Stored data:
[BEGIN]
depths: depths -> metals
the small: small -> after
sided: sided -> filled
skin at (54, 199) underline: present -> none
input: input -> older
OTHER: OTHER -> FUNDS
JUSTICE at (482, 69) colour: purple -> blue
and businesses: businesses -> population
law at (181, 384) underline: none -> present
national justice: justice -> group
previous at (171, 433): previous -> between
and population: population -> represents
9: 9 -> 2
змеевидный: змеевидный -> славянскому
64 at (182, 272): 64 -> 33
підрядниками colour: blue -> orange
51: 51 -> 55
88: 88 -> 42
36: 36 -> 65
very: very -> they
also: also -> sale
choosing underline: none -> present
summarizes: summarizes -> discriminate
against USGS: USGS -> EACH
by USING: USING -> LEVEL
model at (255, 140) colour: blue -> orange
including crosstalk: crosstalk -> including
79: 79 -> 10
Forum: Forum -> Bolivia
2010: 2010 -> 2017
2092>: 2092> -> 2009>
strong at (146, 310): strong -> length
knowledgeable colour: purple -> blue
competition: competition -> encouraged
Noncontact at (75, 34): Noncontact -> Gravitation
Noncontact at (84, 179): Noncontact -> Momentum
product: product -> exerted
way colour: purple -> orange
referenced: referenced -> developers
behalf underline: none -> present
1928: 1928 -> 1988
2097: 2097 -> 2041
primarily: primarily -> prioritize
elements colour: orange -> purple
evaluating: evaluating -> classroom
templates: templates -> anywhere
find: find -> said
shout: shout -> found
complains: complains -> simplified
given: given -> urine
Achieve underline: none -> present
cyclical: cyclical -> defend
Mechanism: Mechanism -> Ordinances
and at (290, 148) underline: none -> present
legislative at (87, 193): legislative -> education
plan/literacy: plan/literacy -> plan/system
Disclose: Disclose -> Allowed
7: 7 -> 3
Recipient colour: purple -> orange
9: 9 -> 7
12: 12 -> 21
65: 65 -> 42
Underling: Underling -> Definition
[END]
Starting at the first line of the data, reproduce each line verbatim. Stop after the line that contains "national justice: justice -> group", and include that line.

» EXERCISE SOLUTION:
depths: depths -> metals
the small: small -> after
sided: sided -> filled
skin at (54, 199) underline: present -> none
input: input -> older
OTHER: OTHER -> FUNDS
JUSTICE at (482, 69) colour: purple -> blue
and businesses: businesses -> population
law at (181, 384) underline: none -> present
national justice: justice -> group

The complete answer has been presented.